FIG. 5 is a flowchart showing an operation of the distance measuring apparatus in one embodiment of the present invention.

FIG. 6 shows a second light-receiving element of FIG.
FIG. 3 is a diagram for explaining a light receiving unit disposed above a first light receiving element.

FIG. 7 shows a second light receiving element of FIG.
FIG. 3 is a diagram for explaining a light receiving unit arranged on a short distance side of a first light receiving element.

FIG. 8 is a diagram showing a schematic configuration of a conventional distance measuring device.

FIG. 9 is a diagram for explaining a conventional example of close distance determination and an output of the light receiving element 802 at each subject distance.
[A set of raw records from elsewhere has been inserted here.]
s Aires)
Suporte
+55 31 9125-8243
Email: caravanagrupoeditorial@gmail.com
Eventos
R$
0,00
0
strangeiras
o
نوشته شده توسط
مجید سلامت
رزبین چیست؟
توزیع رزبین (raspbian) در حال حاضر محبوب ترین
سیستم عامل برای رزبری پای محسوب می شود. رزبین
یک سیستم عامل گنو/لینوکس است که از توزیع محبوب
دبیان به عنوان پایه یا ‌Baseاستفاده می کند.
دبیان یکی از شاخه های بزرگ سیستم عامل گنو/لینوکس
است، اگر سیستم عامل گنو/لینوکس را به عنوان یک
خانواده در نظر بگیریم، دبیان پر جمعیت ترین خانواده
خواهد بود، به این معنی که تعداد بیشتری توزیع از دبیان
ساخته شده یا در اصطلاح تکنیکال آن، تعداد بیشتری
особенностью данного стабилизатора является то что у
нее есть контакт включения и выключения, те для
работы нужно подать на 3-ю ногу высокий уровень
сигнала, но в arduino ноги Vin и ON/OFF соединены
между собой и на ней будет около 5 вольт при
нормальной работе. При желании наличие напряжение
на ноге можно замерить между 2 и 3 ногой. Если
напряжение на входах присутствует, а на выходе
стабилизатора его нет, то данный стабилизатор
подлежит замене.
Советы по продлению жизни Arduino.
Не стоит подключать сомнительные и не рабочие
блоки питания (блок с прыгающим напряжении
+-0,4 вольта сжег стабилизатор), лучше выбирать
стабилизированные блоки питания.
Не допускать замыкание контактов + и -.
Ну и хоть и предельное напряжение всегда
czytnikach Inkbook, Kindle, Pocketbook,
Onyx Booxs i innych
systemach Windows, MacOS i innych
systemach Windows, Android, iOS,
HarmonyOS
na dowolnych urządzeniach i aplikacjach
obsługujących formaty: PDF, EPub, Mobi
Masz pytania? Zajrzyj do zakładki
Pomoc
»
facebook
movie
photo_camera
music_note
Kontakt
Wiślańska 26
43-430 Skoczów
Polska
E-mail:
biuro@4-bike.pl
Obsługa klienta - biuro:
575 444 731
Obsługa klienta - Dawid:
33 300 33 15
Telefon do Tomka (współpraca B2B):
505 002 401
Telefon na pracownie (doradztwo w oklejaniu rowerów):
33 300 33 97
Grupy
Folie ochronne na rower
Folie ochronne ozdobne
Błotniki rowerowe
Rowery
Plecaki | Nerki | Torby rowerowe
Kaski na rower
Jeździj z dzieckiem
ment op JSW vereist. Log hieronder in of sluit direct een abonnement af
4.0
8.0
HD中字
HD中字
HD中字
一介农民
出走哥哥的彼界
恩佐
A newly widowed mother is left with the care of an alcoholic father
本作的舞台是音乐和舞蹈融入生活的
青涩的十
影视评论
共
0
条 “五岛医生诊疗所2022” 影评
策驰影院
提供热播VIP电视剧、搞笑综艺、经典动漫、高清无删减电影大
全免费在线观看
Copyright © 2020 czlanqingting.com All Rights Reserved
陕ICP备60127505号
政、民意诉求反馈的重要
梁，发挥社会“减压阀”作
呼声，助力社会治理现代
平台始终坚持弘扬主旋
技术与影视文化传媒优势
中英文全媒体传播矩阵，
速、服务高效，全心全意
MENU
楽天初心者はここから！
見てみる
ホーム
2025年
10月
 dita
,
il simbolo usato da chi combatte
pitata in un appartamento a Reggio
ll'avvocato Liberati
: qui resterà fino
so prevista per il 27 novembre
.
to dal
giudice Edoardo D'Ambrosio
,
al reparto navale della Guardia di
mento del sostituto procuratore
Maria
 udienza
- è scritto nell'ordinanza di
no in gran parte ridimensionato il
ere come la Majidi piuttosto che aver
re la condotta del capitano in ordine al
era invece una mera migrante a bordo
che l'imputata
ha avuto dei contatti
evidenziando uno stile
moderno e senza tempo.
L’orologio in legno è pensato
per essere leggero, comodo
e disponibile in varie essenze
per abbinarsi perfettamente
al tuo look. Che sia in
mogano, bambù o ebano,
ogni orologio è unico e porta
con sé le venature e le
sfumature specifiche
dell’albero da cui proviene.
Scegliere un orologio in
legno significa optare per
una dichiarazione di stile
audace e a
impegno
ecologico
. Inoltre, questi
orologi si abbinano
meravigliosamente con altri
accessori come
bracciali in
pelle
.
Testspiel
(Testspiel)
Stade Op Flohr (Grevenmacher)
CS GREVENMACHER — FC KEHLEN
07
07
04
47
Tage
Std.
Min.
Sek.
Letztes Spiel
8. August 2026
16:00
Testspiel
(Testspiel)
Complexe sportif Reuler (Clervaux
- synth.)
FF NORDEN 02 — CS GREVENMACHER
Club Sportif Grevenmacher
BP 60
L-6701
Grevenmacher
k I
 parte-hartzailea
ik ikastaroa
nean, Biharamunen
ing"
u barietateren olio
FIG. 10 is a diagram for describing a conventional example of close distance determination and an output of the light receiving element 903 at each subject distance.

[Explanation of symbols]

101, 104 A light receiving element for measuring a subject at a photographable distance 107 A light receiving element for determining a close distance 203 Light emitting means 204 A divided light projecting lens 601 and 701 A light receiving element for determining a close distance

──────────────────────────────────────────────────続 き Continued on the front page (58) Field surveyed (Int.Cl. ⁷ , DB name) G01C 3/06 G02B 7/32

Claims (5)

(57) [Claims] 1. A light projecting means for projecting light toward an object to be measured, a divided light projecting lens for dividing light projected from the light projecting means into a plurality of light, and a light emitting means which is arranged in a base line length direction. are spaced apart, the split by split light projecting lens was the light reflected by the measuring object of the projected light respectively received, a plurality of first light receiving means for respectively receiving spot image is formed, said Placed on the upper or lower side of the light receiving means
Is, only when the distance measuring object is located in close proximity, I met one of the light receiving spot image of the light spot image
The image becomes blurred and large, and the image is blurred from the first light receiving means.
And a second light receiving means for receiving the output image . 2. A multi-point distance measuring apparatus according to claim 1, wherein said first and second light receiving means are one of a semiconductor position detecting element and a silicon photodiode. 3. The multi-point distance measuring apparatus according to claim 1, wherein said second light receiving means is disposed near said first light receiving means. 4. The split light projection lens according to claim 1, wherein the split light splits at least the projection light into two.
The multipoint distance measuring device as described. 5. The first light receiving means receives reflected light from a subject located at a photographable distance,
5. The multi-point distance measuring device according to claim 1, wherein said second light receiving means receives the reflected light only when the subject is located near a distance where photographing is not possible. apparatus.